Enhancing semantic relation quality of UMLS knowledge sources

  • Authors:
  • Demeke Ayele;Jean-Pierre Chevallet;Getnet Kassie;Million Meshesha

  • Affiliations:
  • Addis Ababa University, Addis Ababa, Ethiopia;University of Grenoble, France Grenoble, France;Addis Ababa University, Addis Ababa, Ethiopia;Addis Ababa University, Addis Ababa, Ethiopia

  • Venue:
  • Proceedings of the International Conference on Management of Emergent Digital EcoSystems
  • Year:
  • 2012

Quantified Score

Hi-index 0.00

Visualization

Abstract

The quality of semantic tuples (semantic triples forming subject-predicate-object) has significant impact in most text mining and knowledge discovery applications.

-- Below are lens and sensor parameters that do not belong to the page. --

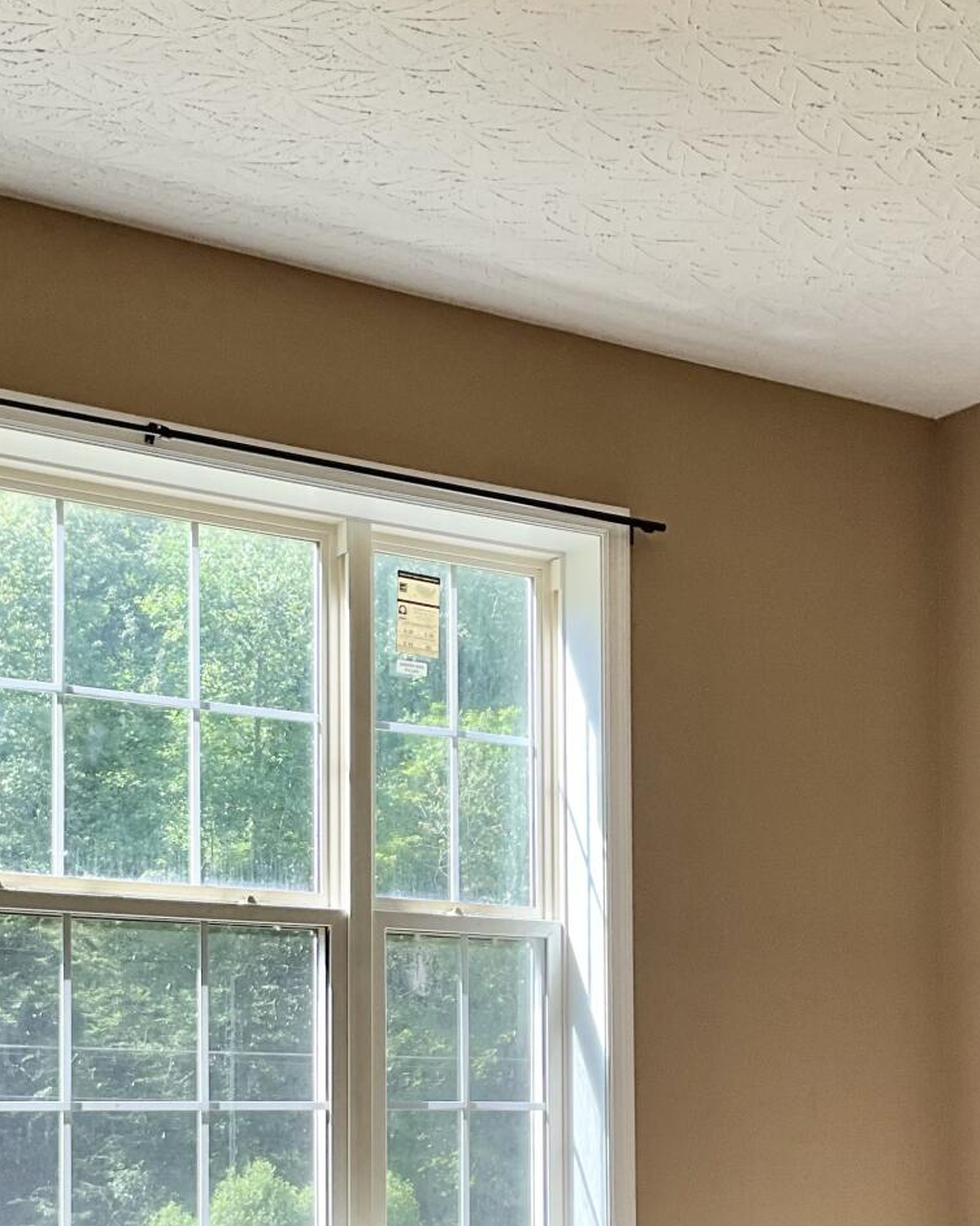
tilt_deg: +2.5
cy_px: 1014
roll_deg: +0.4
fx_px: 2176
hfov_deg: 25.4
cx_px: 447
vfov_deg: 30.5
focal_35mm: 60
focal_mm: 3
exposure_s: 1/120
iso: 32
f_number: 1.8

The practical success and usability of these applications momentously depends on the quality of the extracted semantic triples. Most biomedical semantic resources have been developed for different contexts focusing on the structural representation but with less attention on the acceptability and naturalness of the individual semantic triples. In this article, we presented an integrated approach for enhancing the quality of semantic tuples in the UMLS knowledge sources. The approach is based on the integration of three existing auditing techniques: avoiding redundant classifications of semantic concepts, reducing hierarchical and associative relationship inconsistencies. We evaluated the approach based on the number of identified wrongly assigned concepts and inconsistent relationships obtained. The quality of each semantic triple is evaluated based on the acceptability and naturalness of the semantic tuples. The evaluation shows promising results. In the evaluation, we have extracted 10,082 semantic triples randomly from UMLS and obtained 5646 taxonomically and 4436 non-taxonomically related semantic triples. 826 concepts are found redundantly classified and 352 are found hierarchically inconsistent. In non-taxonomic semantic triples, out of 4436, 726 are found to be inconsistent. The quality (acceptability and naturalness) of each semantic triples of the first 100 are also evaluated using domain experts. The Cohen's kappa coefficient is used to measure the degree of agreement between the annotators and the result is promising (0.8).